Anti-CD11c promotes antibody responses to dendritic cell-targeted antigen. (a) Day 7 serum anti-ovalbumin (OVA) immunoglobulin G (IgG) levels in mice immunized with 2·5 μg [Fab′×OVA] against the indicated receptors in the absence or presence of 2·5 μg N418 IgG. Results for individual animals with each conjugate are shown and are typical of > 10 experiments; P values for individual conjugates are shown. NS = no significant difference. (b) Mice were immunized with 2·5 μg [anti-CD11a×OVA] in the absence or presence of a 2·5 μg dose of the indicated antibody. HL3 = hamster anti-CD11c, 223H7 = rat anti-CD11c, Fab′₂ = N418. Day 7 serum anti-OVA concentrations for individual animals are shown.
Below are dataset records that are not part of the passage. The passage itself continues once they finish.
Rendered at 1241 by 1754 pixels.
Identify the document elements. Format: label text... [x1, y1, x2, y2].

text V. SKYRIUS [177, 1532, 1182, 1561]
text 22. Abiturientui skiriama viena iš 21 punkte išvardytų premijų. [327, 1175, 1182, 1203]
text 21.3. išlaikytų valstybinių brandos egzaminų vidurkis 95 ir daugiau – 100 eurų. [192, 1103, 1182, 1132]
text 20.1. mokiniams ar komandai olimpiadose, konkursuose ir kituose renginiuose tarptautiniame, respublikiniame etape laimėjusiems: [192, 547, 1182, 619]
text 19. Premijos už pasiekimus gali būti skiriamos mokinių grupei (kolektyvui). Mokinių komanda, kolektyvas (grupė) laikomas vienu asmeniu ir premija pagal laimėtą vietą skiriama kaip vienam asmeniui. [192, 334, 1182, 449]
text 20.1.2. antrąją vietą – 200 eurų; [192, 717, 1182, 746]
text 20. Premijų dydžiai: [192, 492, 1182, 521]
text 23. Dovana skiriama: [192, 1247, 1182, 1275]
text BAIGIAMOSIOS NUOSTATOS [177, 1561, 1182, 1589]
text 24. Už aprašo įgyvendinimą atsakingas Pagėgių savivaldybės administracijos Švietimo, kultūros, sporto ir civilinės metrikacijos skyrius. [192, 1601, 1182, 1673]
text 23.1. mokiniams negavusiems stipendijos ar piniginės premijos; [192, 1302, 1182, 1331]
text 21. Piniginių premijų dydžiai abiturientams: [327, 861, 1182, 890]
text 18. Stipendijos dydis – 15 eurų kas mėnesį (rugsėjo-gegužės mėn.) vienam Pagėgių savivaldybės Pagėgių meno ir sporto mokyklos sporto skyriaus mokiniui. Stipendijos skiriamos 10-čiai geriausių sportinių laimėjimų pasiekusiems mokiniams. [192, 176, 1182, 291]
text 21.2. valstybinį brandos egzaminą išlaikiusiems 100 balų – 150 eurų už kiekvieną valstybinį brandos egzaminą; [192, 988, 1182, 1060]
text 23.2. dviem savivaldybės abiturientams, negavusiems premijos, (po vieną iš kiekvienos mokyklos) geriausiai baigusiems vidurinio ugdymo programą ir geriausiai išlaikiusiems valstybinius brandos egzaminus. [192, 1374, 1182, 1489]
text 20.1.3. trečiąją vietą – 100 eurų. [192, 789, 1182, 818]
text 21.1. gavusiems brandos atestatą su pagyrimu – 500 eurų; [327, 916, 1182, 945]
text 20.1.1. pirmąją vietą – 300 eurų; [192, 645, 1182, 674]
With the exception of HL3, where P = 0·065, P < 0·05 for all conditions versus control. Similar results were obtained for MHCII-targeted OVA (not shown).

Figure 6

Targeting CD11c induces extensive germinal centre (GC) responses. (a) C57BL/6 mice were immunized intravenously with 2·5 μg [Fab′×OVA] either non-targeted (Irr) or targeted to CD11c. Seven days later spleens were isolated and sectioned for immunohistology. (a) Sections were stained for GC using peanut agglutinin (PNA; blue) and anti-immunoglobulin D (IgD) (brown) to identify B-cell follicles. The graph shows the percentage of spleen section that is GC for all immunized mice (P < 0·01 for Irr versus CD11c). (b) Serial spleen sections were stained for ovalbumin (OVA) -binding cells (blue) and either IgM (brown; top panels) or IgG1 (brown; bottom panels). Cells specific for OVA and isotype develop as black or blue/black cells. The top graph shows the frequency/mm² of OVA-specific cells from both groups of mice and the bottom graph shows the percentage OVA-specific cells that were IgG1⁺. F = follicle. P < 0·01 for Irr versus CD11c in each case.